The documentation is ok as far as I see, indeed sort() did the serialization so you don't need to.

Florian Wallny

Copper Contributor

Jun 19, 2018

That doesn't make sense to me. https://docs.loganalytics.io/docs/Language-Reference/Window-functionssays that the sort operator emits a serialized row set which i apply in my query directly before the extend statement.

However, if i add serialize in the following way:

SecurityEvent
| where ObjectName in (mod)
| where AccountType == "User"
| project ObjectName, TimeGenerated
| sort by ObjectName asc, TimeGenerated desc
| serialize
| extend timerange = iif(ObjectName == next(ObjectName),TimeGenerated - next(TimeGenerated), null)

it still produces the same error message.

The problem seems to be that next() can't be applied inside the iif() function, because without the condition, it works fine.

Ketan Ghelani

Former Employee

Jun 19, 2018

Noa Kuperberg can update the docs.

You can still achieve the scenario correct.

a sample query here

SecurityEvent

| where ObjectName contains "root"

| where AccountType == "Machine"

| project ObjectName, TimeGenerated

| sort by ObjectName asc, TimeGenerated desc

| serialize

| extend timeDiffSeconds = (TimeGenerated - next(TimeGenerated))/1s

Noa Kuperberg
Microsoft
Jun 19, 2018
I think I see what you mean, have encountered that before (we should really have a "nextif" function).
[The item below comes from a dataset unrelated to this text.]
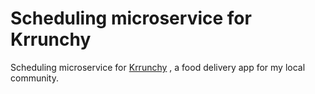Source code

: # Scheduling microservice for Krrunchy

Scheduling microservice for [Krrunchy](https://zsurka.github.io/krrunchy/) , a food delivery app for my local community.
This is what I do in such cases:

let mod = SecurityEvent | summarize count() by ObjectName | where ObjectName like "." and count_ > 1; SecurityEvent | where ObjectName in (mod) | project Filename=ObjectName, TimeGenerated | sort by Filename asc, TimeGenerated desc | extend NextFilename=next(Filename), NextTimeGenerated=next(TimeGenerated) | extend FollowingEventInSeconds = iff(Filename==NextFilename, tolong((TimeGenerated-NextTimeGenerated)/1s), -1) | project Filename, FollowingEventInSeconds

(Note that I've removed the AccessMask filter to match our demo data).

What I do is add column to hold the next row's filename and time, and then calculate the time diff between with the next row only if it has the same file name. Otherwise, I put "-1" in it to indicate there is no following event to work with.

The documentation is ok as far as I see, indeed sort() did the serialization so you don't need to.
- Florian Wallny
  Copper Contributor
  Jun 22, 2018
  Noa Kuperberg thanks, that helped!
  I agree that it might be useful to create an extendif function to enable contitioned calculated columns.